第26話 王子の日常

 やわらかな日差しが心地よい正午。

 ユクスの執務室にも、薄いレースのカーテン越しに日が差し込んでいた。

 サザナミはユクスの護衛に任命されてから、片時も離れず彼のそばをついてまわっていた。

 そしていま、サザナミは執務室の机で公務に勤しむユクスを背後から眺めていた。もちろん周囲を警戒しているが、ユクスの公の姿はめずらしいから、どうしたって注視してまう。

 幼少のころはときどき会って話をする仲であったが、寝室に呼ばれるようになってからは日のあるうちに顔を合わせる機会はなかなかなかった。

 ユクスは少し前に部屋を訪れた貴族の男と財務について話し込んでいた。サザナミも王宮で見かけたことのある初老の男だ。

「それで、陛下のご様子はいかがでしょう」

 話が一区切りつくと、男は人のよさそうな表情をくずさず、そう口にした。

「ええ」とユクスが相槌をうつ。

「陛下はまだ容態が安定しないようですから、しばらくは私が公務を担当させていただいています。不甲斐ないかもしれませんが、どうぞよろしくお願いしますね」

「不甲斐ないだなんでそんな!」

 男は大袈裟にそう言うと、ちらりとサザナミに視線を向けた。

「東の血をひくユクスさまは人種差別をなさらないと、市井の民が噂しておりましたよ。その証拠に、ほら。そちらの騎士なんて、野蛮な出自にもかかわらず重用されているのでしょう」

 男にふたたび視線を寄越され、サザナミは困惑する。とくに言うべきことが見つからずにいると、ユクスが口を開いた。
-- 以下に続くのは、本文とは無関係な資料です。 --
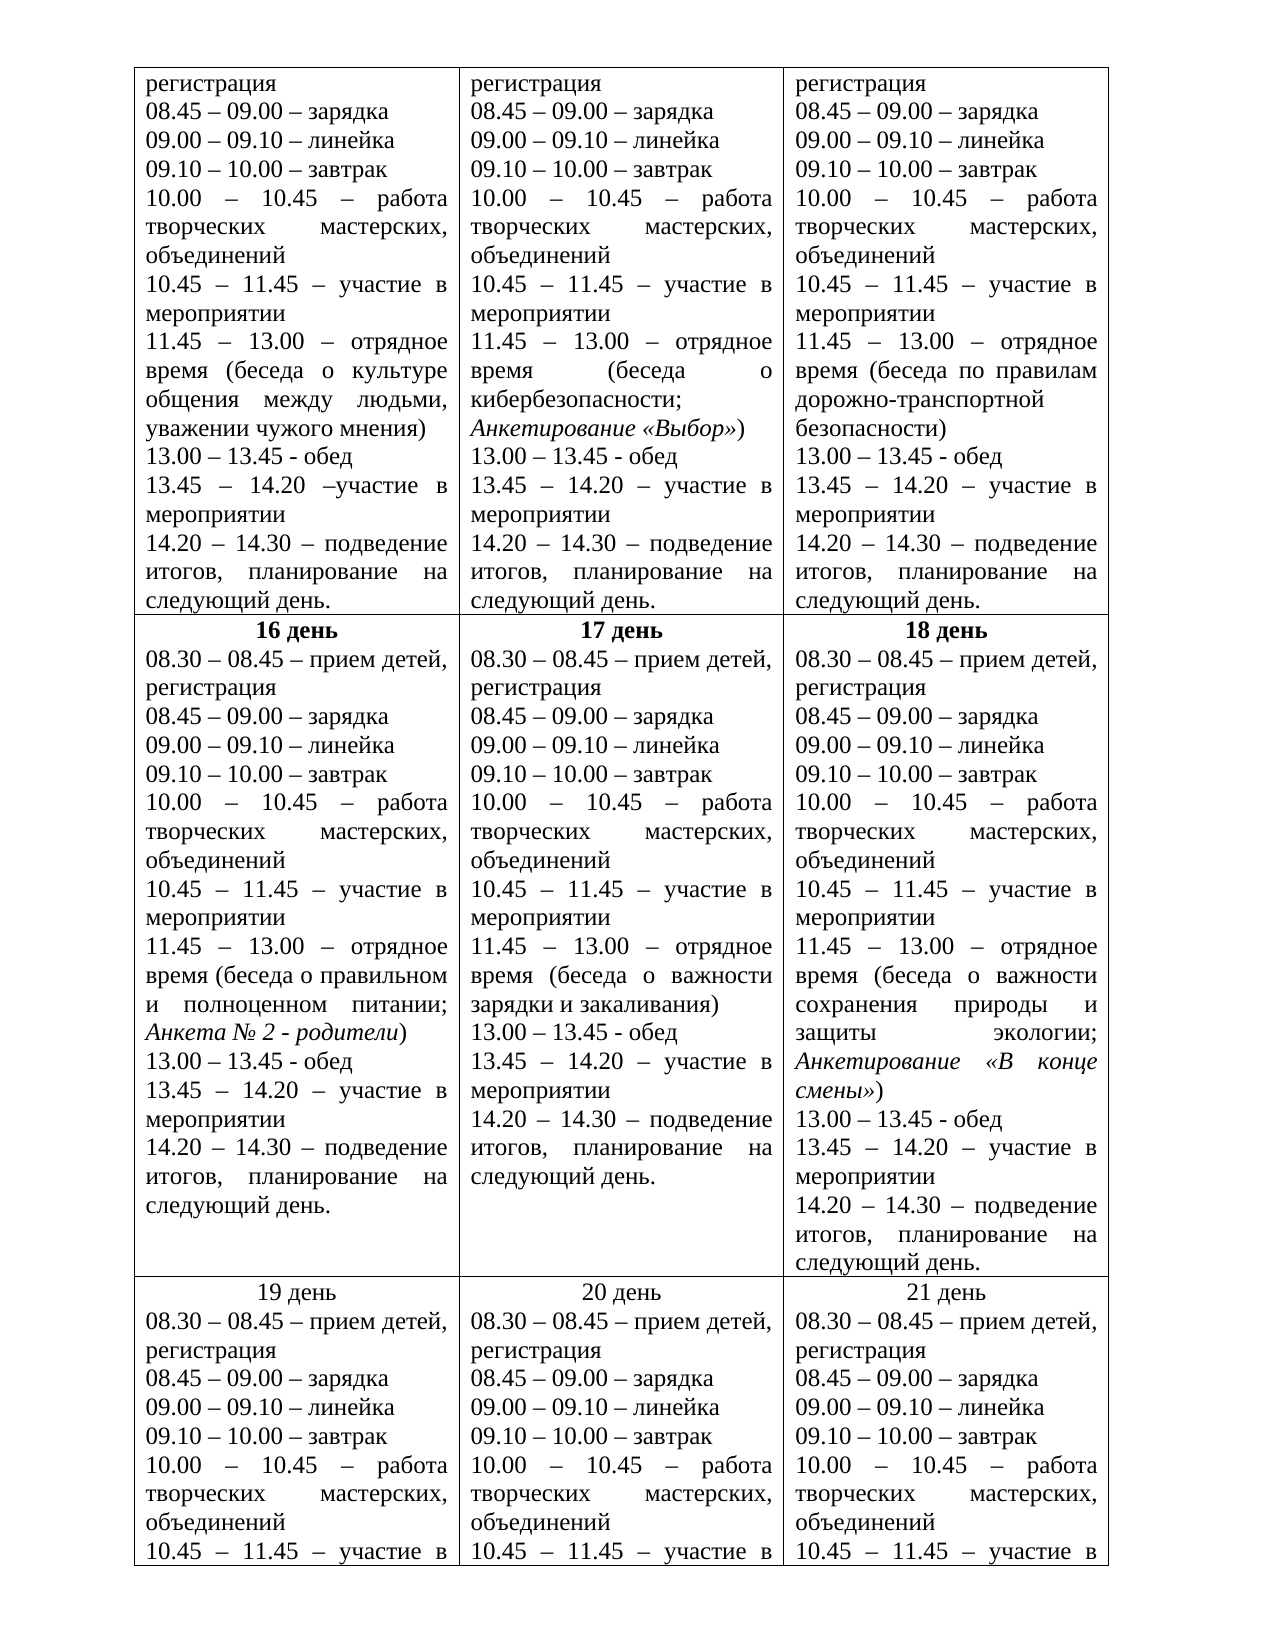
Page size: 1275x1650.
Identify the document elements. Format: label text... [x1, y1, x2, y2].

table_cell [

「……まあ、でも私も陛下のことは心配です。近々お見舞いに行こうかと思っているので、伯爵のこともお伝えしておきますね」

「ありがとうございます」

 伯爵と呼ばれた男は、顔を輝かせて帰っていった。

 扉が閉まる音を合図に、室内に静寂が訪れる。

 ユクスは手元の書類に目を戻し、考えごとをしたりペンを走らせたりしている。サザナミは窓際に突っ立ってなにとはなしに眺めながら、先ほどの話を思い返す。

 ――国王陛下は体調が悪いのか。

 ただの騎士団員であるサザナミが王宮の事情に詳しくないのは当然のことだが、さすがに国王陛下の容態まで知らされていないとなると話が違う。なにか公にしたくない事情があるのだろうか。
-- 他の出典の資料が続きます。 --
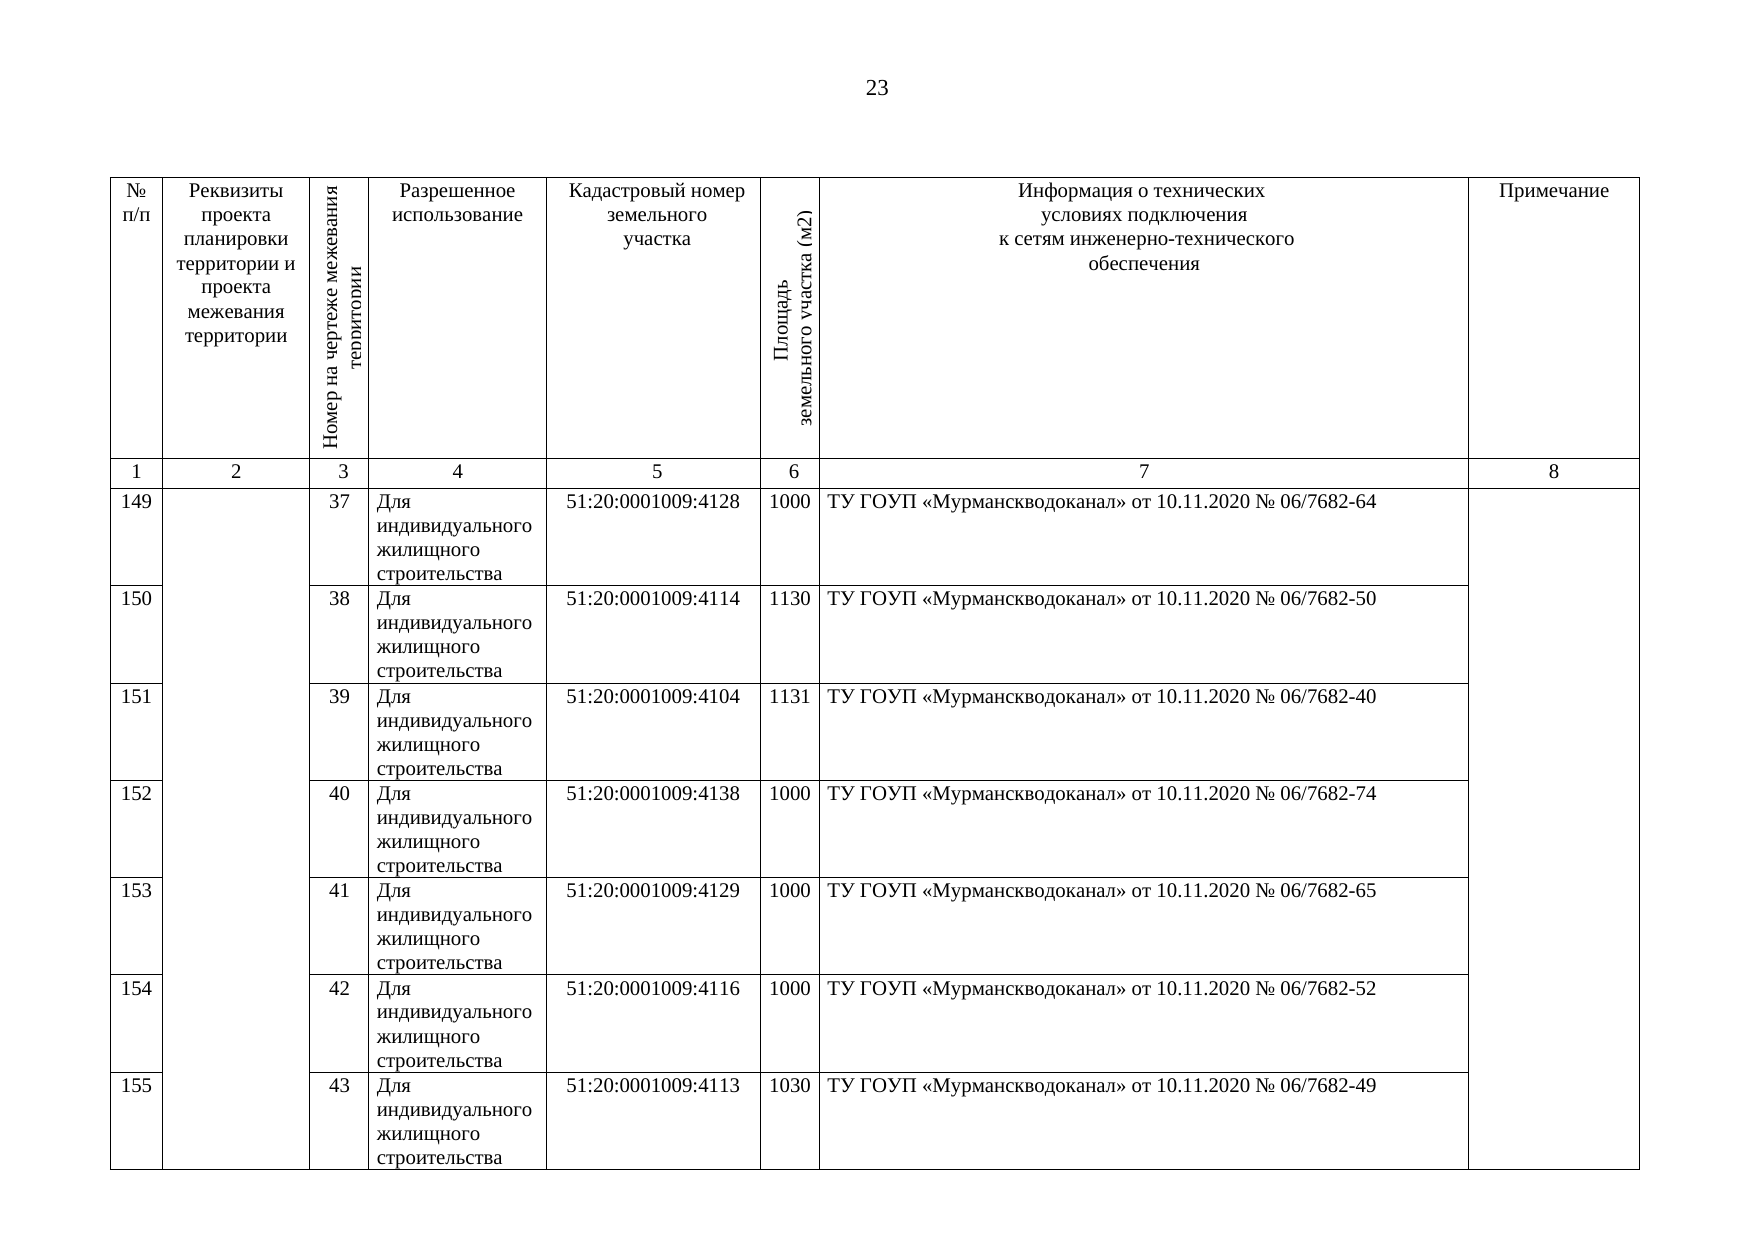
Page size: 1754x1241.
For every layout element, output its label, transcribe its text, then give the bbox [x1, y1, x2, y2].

 ユクスの仕事が一区切りするまで待ち、国王のことを聞いてみる。

「陛下はご体調がすぐれないのですか」

 ユクスは凝り固まった体をほぐすように伸びをし、うーんと唸った。

「ああ、おまえは知らないことでしたね。すこし前に父さまは体調を崩され、しばらく離宮で静養されています。もともと体が強いほうではないのですが、兄さま姉さまたちが亡くなってからは頻繁に体を壊しているのですよ」

「そうですか」

「内政が落ち着いているとは言いがたいですから、民には知らせていません。そのぶん、私の仕事が増えているのですが」

「お疲れさまです」

「あと、先ほどの伯爵の発言は気にしないでくださいね」

 振り返ったユクスは、眉毛を下げて申し訳なさそうにしていた。

 心当たりがなく、「え?」と聞き返すと、ユクスは小首を傾げる。

「あ、おまえ、もしかして気づいてない? あれは嫌味ですよ」

「先ほどの方が嫌味なんておっしゃっていましたか?」

「私もこういうのに気づくようになってしまったんですよね。あーあ、ほんとうに嫌です。どうかおまえはそのままでいてくださいね」

 ユクスはそう言うと、座り直して仕事に戻った。